E-government is becoming an important public service concept for many countries in order to adapt with the modern environment. E-government has contributed to a great number of opportunities enhancing the government performance. It affects all of the government functions and private sectors and leads to new ways of interaction between citizens and government (Zarei, Ghapanchi, & Sattary, 2008). Numerous advantages have been reported for the e-government. For instance, it contributes to a more intelligent and agile government, with improved provision of services and a new instrument for the interaction between citizens and government (Sarantis, Charalabidis, & Askounis, 2011). Greater transparency, equality of access and confidence are some additional advantages of the e-government (Abbasi Shahkooh, Abbasi Shahkooh, & Abdollahi, 2008; Turban, King, Lee, Warkentin, & Chang, 2002).

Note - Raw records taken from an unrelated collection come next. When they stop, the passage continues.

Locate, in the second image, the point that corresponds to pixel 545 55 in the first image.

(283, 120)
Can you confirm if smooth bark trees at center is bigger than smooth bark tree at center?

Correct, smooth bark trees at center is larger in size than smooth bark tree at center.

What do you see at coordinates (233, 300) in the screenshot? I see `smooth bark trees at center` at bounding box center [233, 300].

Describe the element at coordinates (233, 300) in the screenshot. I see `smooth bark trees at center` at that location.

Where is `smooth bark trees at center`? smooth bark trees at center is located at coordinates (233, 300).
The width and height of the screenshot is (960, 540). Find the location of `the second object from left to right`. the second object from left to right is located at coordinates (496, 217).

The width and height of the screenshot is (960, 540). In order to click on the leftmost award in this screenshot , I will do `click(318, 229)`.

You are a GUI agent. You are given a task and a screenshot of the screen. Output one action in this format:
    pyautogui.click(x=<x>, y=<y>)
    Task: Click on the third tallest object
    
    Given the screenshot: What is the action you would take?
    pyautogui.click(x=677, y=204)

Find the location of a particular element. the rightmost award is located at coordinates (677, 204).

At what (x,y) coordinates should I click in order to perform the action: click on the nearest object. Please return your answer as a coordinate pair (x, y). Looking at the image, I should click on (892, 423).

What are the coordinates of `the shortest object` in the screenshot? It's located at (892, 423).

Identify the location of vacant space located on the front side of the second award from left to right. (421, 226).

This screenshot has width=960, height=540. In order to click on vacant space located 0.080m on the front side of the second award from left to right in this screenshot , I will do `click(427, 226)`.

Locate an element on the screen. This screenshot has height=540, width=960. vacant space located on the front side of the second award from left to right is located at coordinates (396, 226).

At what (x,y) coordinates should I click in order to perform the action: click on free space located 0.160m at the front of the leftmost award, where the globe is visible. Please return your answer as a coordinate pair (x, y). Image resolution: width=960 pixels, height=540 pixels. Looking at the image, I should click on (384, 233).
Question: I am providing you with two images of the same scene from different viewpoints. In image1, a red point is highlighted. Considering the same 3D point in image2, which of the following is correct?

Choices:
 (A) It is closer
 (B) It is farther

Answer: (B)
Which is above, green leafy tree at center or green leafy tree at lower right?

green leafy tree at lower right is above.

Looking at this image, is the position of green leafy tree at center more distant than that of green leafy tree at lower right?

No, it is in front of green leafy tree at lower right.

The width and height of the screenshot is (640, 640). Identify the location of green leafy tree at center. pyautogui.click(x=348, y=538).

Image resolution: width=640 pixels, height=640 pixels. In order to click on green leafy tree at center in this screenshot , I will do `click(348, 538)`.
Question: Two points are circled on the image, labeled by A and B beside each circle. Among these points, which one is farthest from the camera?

E-government can be considered as a revolution based on the communion and partnership among all government stakeholders (Rowley, 2011) in which information and communications flow in a cyber space and increase the networking opportunities and organizational performance (Lowry, Albrecht, & Nunamaker, 2003). In fact, information technology based networks, transform the relations between people and government. Deployment of e-government enables the citizens, businesses, employees and other government agencies to access the government services and networks through a single portal and exchange information without time and space limitations (Institute for Trade Studies and Research, 2004). Governments all around the world, continuously put efforts to improve the customer services. Each country implements e-government for specific reasons which are different from other countries (Strejcek & Theil, 2004). Nevertheless, most governments face problems and difficulties in their legacy systems such as bureaucracy tendencies in administration and governance systems, centralized decision making schemes, complexity of reworks in public sector, lack of information sharing among the public agencies, and lack of efficient information and communications technology infrastructures (Altameem, Zairi, & Alshawi, 2006). With the huge investigations in e-government initiatives (Peters, Jansen, & Engers, 2004) governments are trying to attain this goal.

Governments all around the world compete to deploy and implement the e-government concept (theory) in their countries, however, studies show a great number of failures (Braa & Hedberg, 2000; Kitiyadisai, 2000). According to Heeks (2004), in developed countries, 35% of the e-government initiatives have completely failed, 50% have partially failed and only 15% were successful. The main reasons for these failures are the lack of an explicit strategy and inconsistency among the selected strategies.